### Task requirements
Find and return every line of the data that contains the word "Eleanor".

### Data in this exercise
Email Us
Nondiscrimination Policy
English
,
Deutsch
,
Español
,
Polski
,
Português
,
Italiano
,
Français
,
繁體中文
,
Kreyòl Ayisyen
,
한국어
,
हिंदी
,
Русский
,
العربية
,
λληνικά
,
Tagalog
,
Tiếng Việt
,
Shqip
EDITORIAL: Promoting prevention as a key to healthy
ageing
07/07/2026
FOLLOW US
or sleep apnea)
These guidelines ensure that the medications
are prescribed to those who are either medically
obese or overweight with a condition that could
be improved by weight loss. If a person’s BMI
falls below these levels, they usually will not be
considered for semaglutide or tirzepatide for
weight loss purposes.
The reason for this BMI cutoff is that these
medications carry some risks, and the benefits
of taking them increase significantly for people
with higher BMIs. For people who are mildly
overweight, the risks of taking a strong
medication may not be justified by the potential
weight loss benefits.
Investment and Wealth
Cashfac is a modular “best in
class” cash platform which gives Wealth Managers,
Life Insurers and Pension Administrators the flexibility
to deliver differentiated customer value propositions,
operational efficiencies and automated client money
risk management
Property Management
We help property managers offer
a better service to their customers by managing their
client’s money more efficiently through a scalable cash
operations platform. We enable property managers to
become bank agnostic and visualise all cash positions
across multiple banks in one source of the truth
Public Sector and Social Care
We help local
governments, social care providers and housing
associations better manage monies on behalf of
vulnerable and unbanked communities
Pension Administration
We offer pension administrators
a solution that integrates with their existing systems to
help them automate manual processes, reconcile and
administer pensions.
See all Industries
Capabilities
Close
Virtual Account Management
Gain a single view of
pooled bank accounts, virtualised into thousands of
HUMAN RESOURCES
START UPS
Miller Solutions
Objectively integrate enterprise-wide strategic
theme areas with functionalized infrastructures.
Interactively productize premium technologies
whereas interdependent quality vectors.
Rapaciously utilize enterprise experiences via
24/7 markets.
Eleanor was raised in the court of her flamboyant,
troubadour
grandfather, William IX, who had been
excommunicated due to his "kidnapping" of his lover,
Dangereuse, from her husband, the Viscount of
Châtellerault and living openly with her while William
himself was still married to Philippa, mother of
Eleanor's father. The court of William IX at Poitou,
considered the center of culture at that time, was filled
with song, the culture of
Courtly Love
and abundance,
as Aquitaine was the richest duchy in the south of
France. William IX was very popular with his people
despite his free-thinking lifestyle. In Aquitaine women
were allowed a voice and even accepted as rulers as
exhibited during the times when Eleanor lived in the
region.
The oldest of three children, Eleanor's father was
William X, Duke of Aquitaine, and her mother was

### Response to the task
Eleanor was raised in the court of her flamboyant,
Eleanor's father. The court of William IX at Poitou,
exhibited during the times when Eleanor lived in the
The oldest of three children, Eleanor's father was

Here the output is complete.